Australia is peculiar in that it loves home-grown music right now, but ignores its past. Maybe it’s cultural cringe but we’ll take a reissue of an obscure Chicago deep funk private press over anything that grew here. Allow me to elaborate.
Geoff Krozier creates some of the strangest music you will ever hear. It’s shamanistic outsider spoken word with a broad Australian accent merged post prog synth jams. This ‘high priest of exorcism-rock’ was also 1980’s Sydney magician of the year. Yet Geoff Krozier & The Generator’s Tranceformer will be released in November on UK’s Finders Keepers.
Alan Lee is a vibraphonist who was active from the 1950’s until the early 80’s. He ran the gamut of musical styles, from model to jazz funk fusion to soul jazz, even chamber classical. His music was extraordinarily lyrical and he helmed his own ensembles, even releasing a concept album to The Hobbit, with fellow vibraphonist John Sangster. A compilation, An Australian Jazz Anthology was released this month on UK’s Jazzman label.

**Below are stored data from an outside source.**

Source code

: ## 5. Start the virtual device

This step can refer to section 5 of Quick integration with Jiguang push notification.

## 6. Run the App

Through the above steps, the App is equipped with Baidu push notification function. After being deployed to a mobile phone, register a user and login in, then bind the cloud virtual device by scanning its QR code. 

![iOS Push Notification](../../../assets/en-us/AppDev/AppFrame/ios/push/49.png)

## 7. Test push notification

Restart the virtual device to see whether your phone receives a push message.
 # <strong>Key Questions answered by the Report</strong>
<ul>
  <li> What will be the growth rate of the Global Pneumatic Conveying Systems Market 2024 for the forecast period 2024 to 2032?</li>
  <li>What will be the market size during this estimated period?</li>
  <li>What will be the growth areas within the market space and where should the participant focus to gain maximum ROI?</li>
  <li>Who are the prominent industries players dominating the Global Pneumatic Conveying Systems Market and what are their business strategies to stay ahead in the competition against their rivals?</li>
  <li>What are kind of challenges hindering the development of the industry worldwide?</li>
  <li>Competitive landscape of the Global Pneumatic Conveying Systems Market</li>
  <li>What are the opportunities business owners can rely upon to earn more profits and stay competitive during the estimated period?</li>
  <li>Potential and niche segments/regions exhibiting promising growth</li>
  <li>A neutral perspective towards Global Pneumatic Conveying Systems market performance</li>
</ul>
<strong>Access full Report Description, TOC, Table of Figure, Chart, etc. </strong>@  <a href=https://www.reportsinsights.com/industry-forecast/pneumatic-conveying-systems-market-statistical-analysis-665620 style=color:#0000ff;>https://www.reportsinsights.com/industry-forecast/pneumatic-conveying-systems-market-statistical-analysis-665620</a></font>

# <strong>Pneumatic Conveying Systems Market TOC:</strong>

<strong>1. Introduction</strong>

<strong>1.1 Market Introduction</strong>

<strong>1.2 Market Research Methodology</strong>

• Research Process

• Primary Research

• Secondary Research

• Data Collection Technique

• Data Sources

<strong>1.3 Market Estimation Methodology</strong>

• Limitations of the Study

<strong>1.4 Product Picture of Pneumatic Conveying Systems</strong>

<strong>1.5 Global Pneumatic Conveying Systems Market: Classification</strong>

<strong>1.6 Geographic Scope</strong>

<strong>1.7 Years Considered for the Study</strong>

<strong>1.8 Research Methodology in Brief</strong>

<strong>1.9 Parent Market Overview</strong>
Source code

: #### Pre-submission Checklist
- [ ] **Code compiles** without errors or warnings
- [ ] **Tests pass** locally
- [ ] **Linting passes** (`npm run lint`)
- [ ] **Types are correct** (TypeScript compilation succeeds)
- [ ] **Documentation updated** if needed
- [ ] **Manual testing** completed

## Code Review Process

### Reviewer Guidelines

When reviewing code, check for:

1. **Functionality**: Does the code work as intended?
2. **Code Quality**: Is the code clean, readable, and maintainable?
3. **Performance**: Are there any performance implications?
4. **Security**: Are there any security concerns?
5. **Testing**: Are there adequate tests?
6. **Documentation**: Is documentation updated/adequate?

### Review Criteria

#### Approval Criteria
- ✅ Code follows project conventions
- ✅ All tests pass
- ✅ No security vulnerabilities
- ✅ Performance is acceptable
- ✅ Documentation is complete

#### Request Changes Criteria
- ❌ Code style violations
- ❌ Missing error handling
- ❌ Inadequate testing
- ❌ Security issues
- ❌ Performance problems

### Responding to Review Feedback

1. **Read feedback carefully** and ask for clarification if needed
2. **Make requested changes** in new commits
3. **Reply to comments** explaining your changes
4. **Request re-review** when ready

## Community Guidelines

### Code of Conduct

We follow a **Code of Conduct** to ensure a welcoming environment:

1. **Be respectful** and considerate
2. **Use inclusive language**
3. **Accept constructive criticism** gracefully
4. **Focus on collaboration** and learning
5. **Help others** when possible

Then there’s Australian singer Howard Eynon who will be reissuing So What If I’m Standing In Apricot Jam on UK’s Earth Recordings some 40 years later. Eynon was an actor, who had small parts in The Man From Snowy River and Mad Max. Yet it’s his wacky psychedelic freak folk from his 1974 private press LP that continues to astound. None of these iconic records can find a release at home. I guess we should be grateful that our colonial masters find value in our cultural heritage.